After Claud had died of hepatitis in Clinton, she had mourned him in a haggard frenzy of alcohol and downers, diving for oblivion and hoping for death. She had sat for weeks in a chair, letting Angelina scream and weep herself to sleep in fear and hunger. Connie had torn at herself with her nails, with pills, with bottles, with lack of food and all poisons short of open suicide, until she had a nightmare and awakened shivering with sweat in late afternoon on the couch right under the window on Norfolk Street with the flashing blue light of a police car outside playing on the ceiling.

She dreamed that Claud was being born again: that her mourning hauled him out of the grave and drove his restless soul back into a baby’s body. Even now from his junkie mama, Claud was being crushed into the world with a habit, and waiting for him was the pot balanced on the edge of the stove that would blind him and seal his face ever after from the light of the world. Reform schools, the courts, zip sixes for kids picked up on federal raps, those rotten sixty-day-to-six-year indeterminate sentences, all the institutions that would punish him for being black and blind and surviving. All the scorn and meat hooks of the world were waiting to carve off chunks of his sweet flesh. As Claud was crammed into the baby’s writhing body, as he was forced into the small flesh and vast terror, he cursed her.

She wakened cold with sweat on the couch, her back aching, and the first thing she heard was Angelina screaming. Angelina was standing about ten feet away in their one room, screaming
and kicking the wall with anger, kicking the leg of the metal table. Connie dragged herself from the bed hungover and strung out, and it hit her that having a baby was a crime—that maybe those bastards who had spayed her for practice, for fun, had been right. That she had borne herself all over again, and it was a crime to be born poor as it was a crime to be born brown. She had caused a new woman to grow where she had grown, and that was a crime. Then she came staggering off the couch and saw that Angie, in kicking the table, in kicking the wall—every blow the blow of a hammer on her aching head—had kicked a hole in her lousy cheap shoes. Those were the only shoes Angie had, and where in hell was Connie going to get her another pair? Angie couldn’t go out without shoes. There rose before Connie the long maze of conversations with her caseworker, of explanations, of pleas and forms in triplicate and quadruplicate, and trips down to the welfare office to wait all day first outside in the cold and then inside in line, forever and ever for a lousy cheap pair of shoes to replace the lousy cheap pair Angie had just destroyed.

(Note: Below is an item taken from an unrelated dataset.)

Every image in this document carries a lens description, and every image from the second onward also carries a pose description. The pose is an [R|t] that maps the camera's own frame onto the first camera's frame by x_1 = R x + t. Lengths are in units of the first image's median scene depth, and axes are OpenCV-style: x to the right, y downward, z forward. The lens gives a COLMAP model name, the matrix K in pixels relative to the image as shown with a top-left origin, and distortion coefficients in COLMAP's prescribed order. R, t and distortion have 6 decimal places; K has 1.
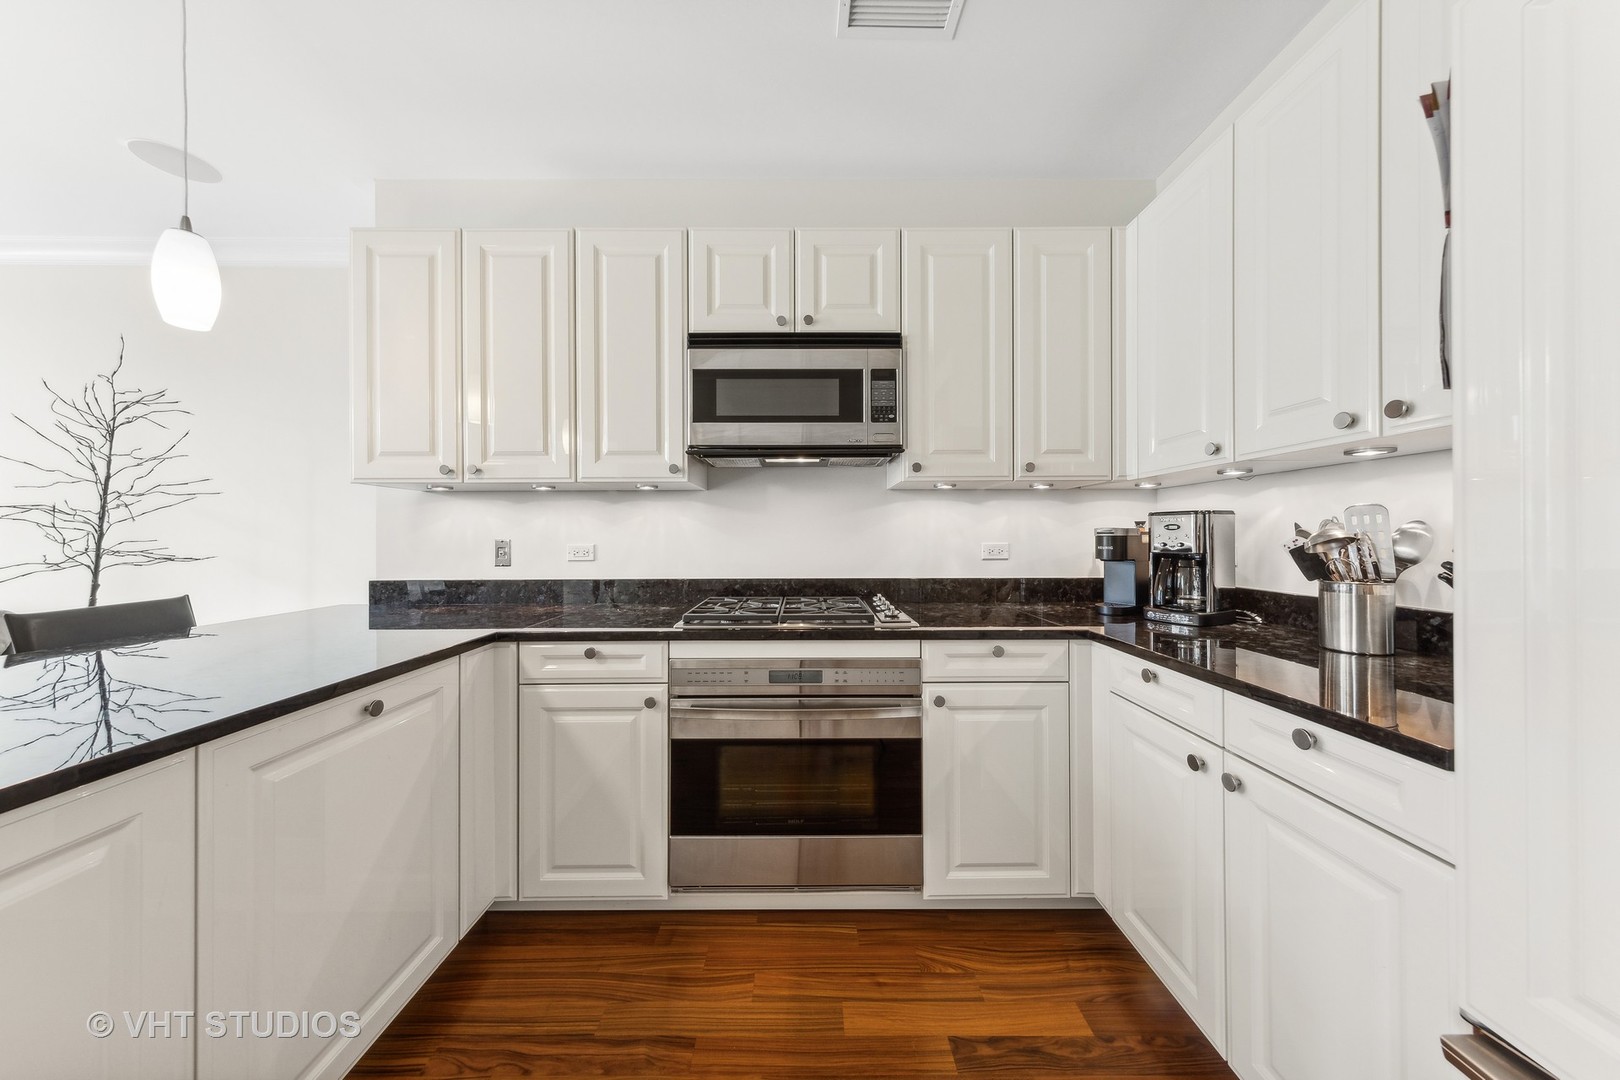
lens RADIAL K [[512.8, 0, 810.3], [0, 512.8, 544.1], [0, 0, 1]] dist [0.007280, -0.000677]
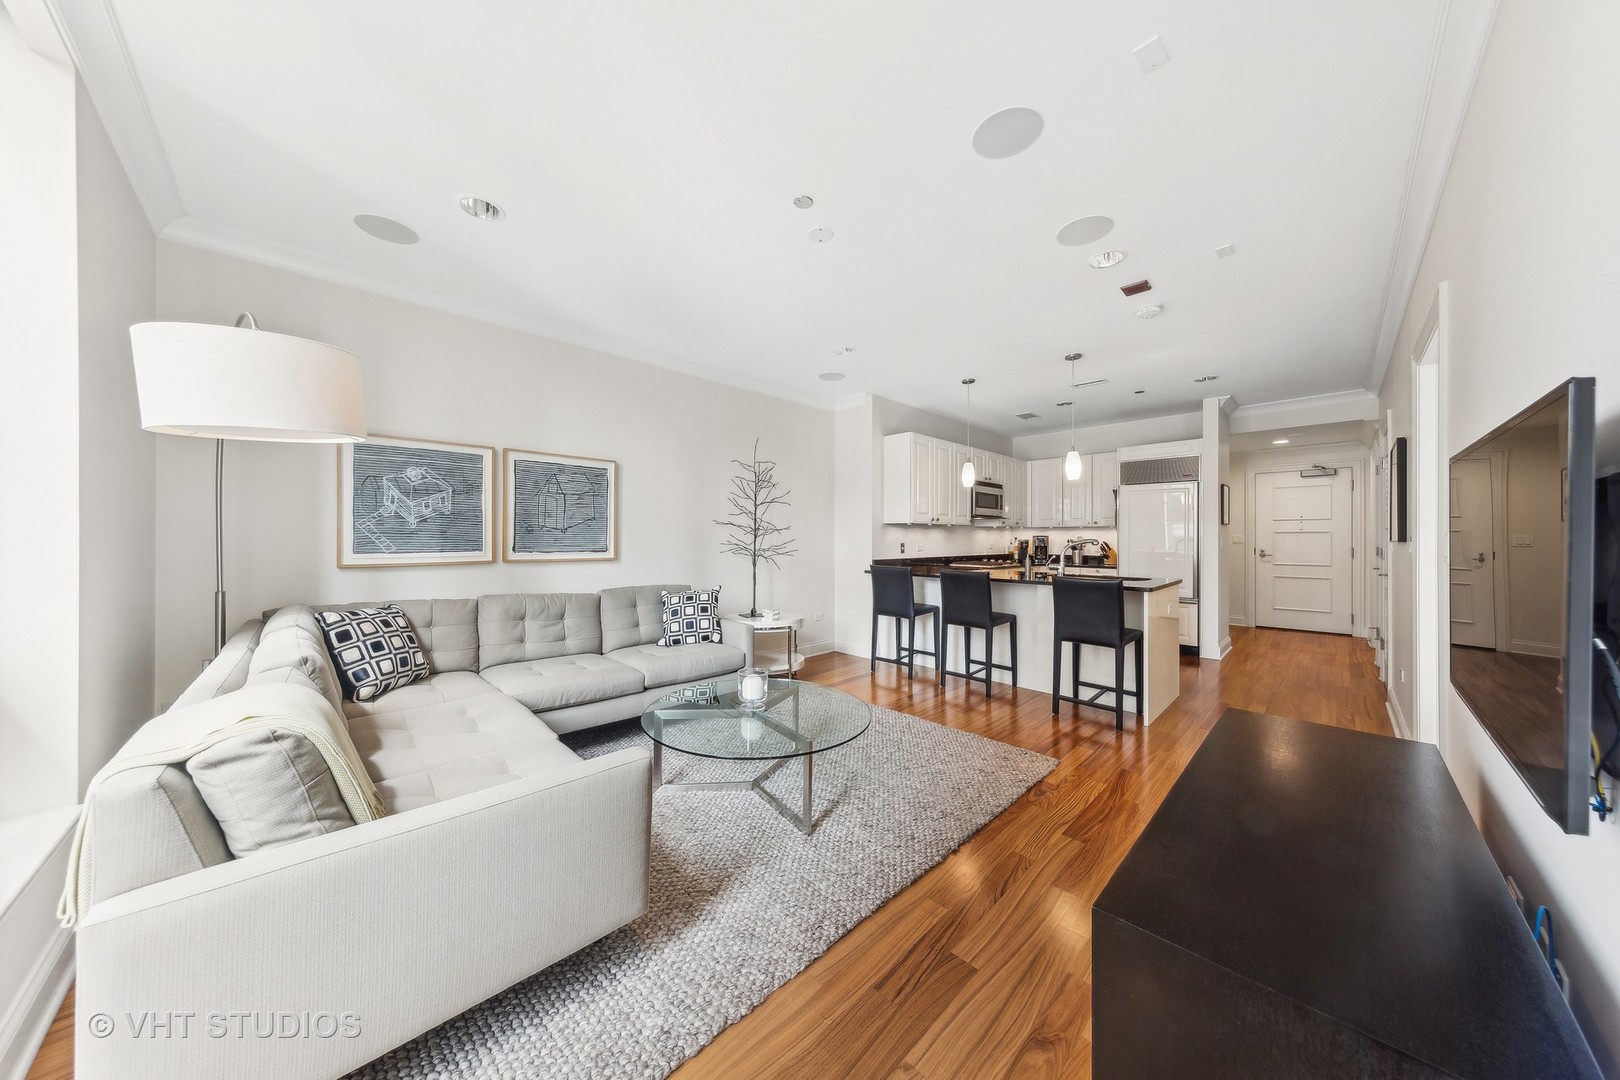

“You fucking kid!” she screamed, and hit her. Hit too hard. Knocked her across the room into the door. Angie’s arm struck the heavy metal bolt of the police lock, and her wrist broke. The act was past in a moment. The consequence would go on as long as she breathed.

As she slumped against the wall of the bleak seclusion cell, tears ran into her lap, soaking the yellow dress, faded from repeated laundering. Tears for Claud dead, for Angelina adopted into a suburban white family whose beautiful exotic daughter she would grow into. Remembering what?

Why had Dolly betrayed her? Well, why had she betrayed her own daughter? She had thrown Angelina away from the pain of losing Claud. She should have loved her better; but to love you must love yourself, she knew that now, especially to love a daughter you see as yourself reborn. She slumped against the wall clutching her knees and tried to concentrate on the pain of the old burn that had never quite healed, to blot out memory.